Input: n = 8, edgeList = [[0,3],[0,4],[1,3],[2,4],[2,7],[3,5],[3,6],[3,7],[4,6]]
Output: [[],[],[],[0,1],[0,2],[0,1,3],[0,1,2,3,4],[0,1,2,3]]
Explanation:
The above diagram represents the input graph.
- Nodes 0, 1, and 2 do not have any ancestors.
- Node 3 has two ancestors 0 and 1.
- Node 4 has two ancestors 0 and 2.
- Node 5 has three ancestors 0, 1, and 3.
- Node 6 has five ancestors 0, 1, 2, 3, and 4.
- Node 7 has four ancestors 0, 1, 2, and 3.

graph TD 0 --> 3 0 --> 4 1 --> 3 2 --> 4 2 --> 7 3 --> 5 3 --> 6 3 --> 7 4 --> 6

Example 2

Input: n = 5, edgeList = [[0,1],[0,2],[0,3],[0,4],[1,2],[1,3],[1,4],[2,3],[2,4],[3,4]]
Output: [[],[0],[0,1],[0,1,2],[0,1,2,3]]
Explanation:
The above diagram represents the input graph.
- Node 0 does not have any ancestor.
- Node 1 has one ancestor 0.
- Node 2 has two ancestors 0 and 1.
- Node 3 has three ancestors 0, 1, and 2.
- Node 4 has four ancestors 0, 1, 2, and 3.

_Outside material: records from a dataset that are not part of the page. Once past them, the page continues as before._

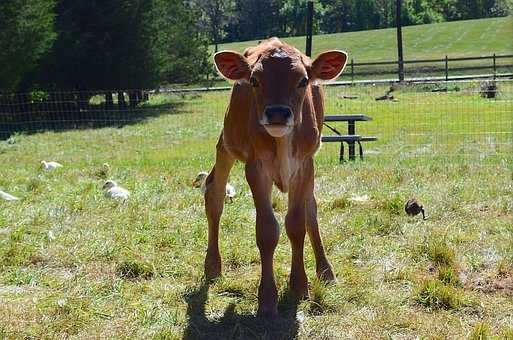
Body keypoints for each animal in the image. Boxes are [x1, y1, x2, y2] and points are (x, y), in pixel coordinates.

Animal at [202, 38, 346, 318]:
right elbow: (267, 230)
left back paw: (326, 271)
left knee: (311, 210)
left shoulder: (305, 165)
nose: (278, 113)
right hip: (227, 141)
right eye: (254, 79)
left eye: (303, 80)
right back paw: (213, 266)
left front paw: (300, 286)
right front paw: (267, 299)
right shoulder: (256, 167)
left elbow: (297, 224)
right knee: (214, 193)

graph TD 0 --> 1 0 --> 2 0 --> 3 0 --> 4 1 --> 2 1 --> 3 1 --> 4 2 --> 3 2 --> 4 3 --> 4

Constraints

- `1 <= n <= 1000`
- `0 <= edges.length <= min(2000, n * (n - 1) / 2)`
- `edges[i].length == 2`
- `0 <= fromi, toi <= n - 1`
- `fromi != toi`
- There are no duplicate edges.
- The graph is **directed** and **acyclic**

Solution

class Solution {
public:
    void dfs(vector<bool>& visited, vector<vector<int>>& adjList, vector<vector<int>>& ancestor ,int parent, int curr)
    {
        visited[curr] = true;
        for( int forward:adjList[curr])
        {
            if(!visited[forward])
            {
                ancestor[forward].push_back(parent);
                dfs(visited,adjList,ancestor,parent,forward);
            }
        }
    }

    vector<vector<int>> getAncestors(int n, vector<vector<int>>& edges) {
        std::ios::sync_with_stdio(false);
        cin.tie(nullptr);
        cout.tie(nullptr);
        vector<vector<int>> adjList(n);
        vector<vector<int>> ancestor(n);

        for (const auto& edge : edges) {
            adjList[edge[0]].push_back(edge[1]);
        }


        for(int i = 0; i<n; i++){
            vector<bool>visited(n,false);
            dfs(visited,adjList,ancestor,i,i);
        }

        //for(int i = 0;i <n; i++)
            //sort(ancestor[i].begin(),ancestor[i].end());

        return ancestor;

    }
};

Complexity Analysis

Time Complexity : O(n) - where n is the number of nodes in the graph
Space Complexity : O(n) - where n is the number of nodes in the graph

Explanation

1. Intuition

- We need to find the ancestors of each node in the graph and store it in sorted order in form of a list.
- To find the ancestors of a node we can perform a DFS traversal of the graph.
- We can start the DFS traversal from each node and keep track of the parent node.
- For each children nodes which is reachable from the current node, we can add the parent node as an ancestor.
- To prevent multiple visits to the same node we can use a visited array.

2. Implementation

- We can create an adjacency list `adjList` to store the graph.
- We can create a 2D vector `ancestor` to store the ancestors of each node.
- Now we will perform the DFS traversal of the graph.
- For each node from `0` to `n-1` , create a new `visted` array and call the `dfs` function.

- DFS Function
  - Input : `visited` array, `adjList`, `ancestor` array, `parent` node, `current` node
  - Output : void
  - mark the current node as visited
  - for each forward node reachable from the current node
    - if the forward node is not visited
      - add the parent node as an ancestor of the forward node
      - call the dfs function recursively for the forward node

3. Dry Run

- Let's dry run the first example to understand the solution better.
- We have `n = 8` and `edgeList = [[0,3],[0,4],[1,3],[2,4],[2,7],[3,5],[3,6],[3,7],[4,6]]`
- The adjaceny list is as follows:
  - 0 -> 3,4
  - 1 -> 3
  - 2 -> 4,7
  - 3 -> 5,6,7
  - 4 -> 6
  - 5 ->
  - 6 ->
  - 7 ->
- We will start the DFS traversal from each node and find the ancestors.
- For node 0, the ancestors are []
- For node 1, the ancestors are []
- For node 2, the ancestors are []
- For node 3, the ancestors are [0,1]
- For node 4, the ancestors are [0,2]
- For node 5, the ancestors are [0,1,3]
- For node 6, the ancestors are [0,1,2,3,4]
- For node 7, the ancestors are [0,1,2,3]

The solution automatically gives the output in sorted form because the order of parent nodes is maintained while performing the DFS traversal.